How To Read Obituaries
Try writing an obituary for a loved one that died. It is an exercise in concise English because space is money in a newspaper. Are there even obituaries online without being a paper printed version first?
Writing the obituary is difficult even if the emotion is absent. You want to remember, to tribute, to make a feel good passage about a life that now ceases to exist. Not just for a day. A week. A month, but forever. It is not easy to cram all the highlights of one's life into a two inch wide column that nobody reads but for loved ones who, ironically, already know it. The publication is like a morbid announcement that a life is gone. Strangers who read it simply say, "wow, they did a lot in life" or "was that it". Then, if person did not accomplish much in life, it reads like a soap opera of the wonderful things or deeds they did or liked.
The obituary is a sign post. It is the last notice of one's life, the last chance to tell the world you did exist. I was here. Loved ones who write them do not need them for they could write a book about their beloved, far better than a brief narrow column of highlights.

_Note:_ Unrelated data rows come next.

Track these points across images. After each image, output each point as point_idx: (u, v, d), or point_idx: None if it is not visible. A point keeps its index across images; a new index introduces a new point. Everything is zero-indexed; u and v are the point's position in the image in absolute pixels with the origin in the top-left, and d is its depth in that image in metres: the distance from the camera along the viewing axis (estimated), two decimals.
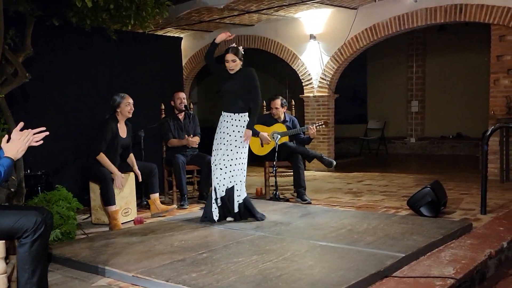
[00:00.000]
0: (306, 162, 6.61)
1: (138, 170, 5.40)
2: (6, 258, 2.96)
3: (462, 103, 11.40)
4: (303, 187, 6.10)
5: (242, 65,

Obituaries for the living are subtle reminders. Reminders of their own life, their own mortality, their own demise that they will not escape no matter how well they diet and exercise. Obituaries are clocks, ticking away as each passing day becomes a year becomes an era. Each time you, the reader, the casual glimpsing reader, notice the deceased birth dates. Not when they died. You may feel comfortable because the current group of dead lives all have birthdays 10 or 30 years from your own. You sigh. Not my time, yet, you think. So, you do not take them seriously or it seriously- death. The end of your existence, forever. It is a hard concept to grasp when you are healthy, virile and young. It happens to old people, not young and definitely not me! So you think.
Yet, obituaries sneak up on your own life. You start to notice. More people around your age seeing death. Geez, you think, this guy is my age or within 5 years of my age and now he's dead. How can this be? He's too young (even though it is age 45). You get uncomfortable, nervous, then you face reality and realise the death could be you now. No one knows when their time is up.
Obituaries are also wake up calls, not only to your mortality but what have you accomplished in life. What remains to be done. But they also serve a sort of futility, in that, in the end, it does not matter how rich, how poor, how educated, how famous you are because you no longer exist.
Nobody escapes having their own obituary.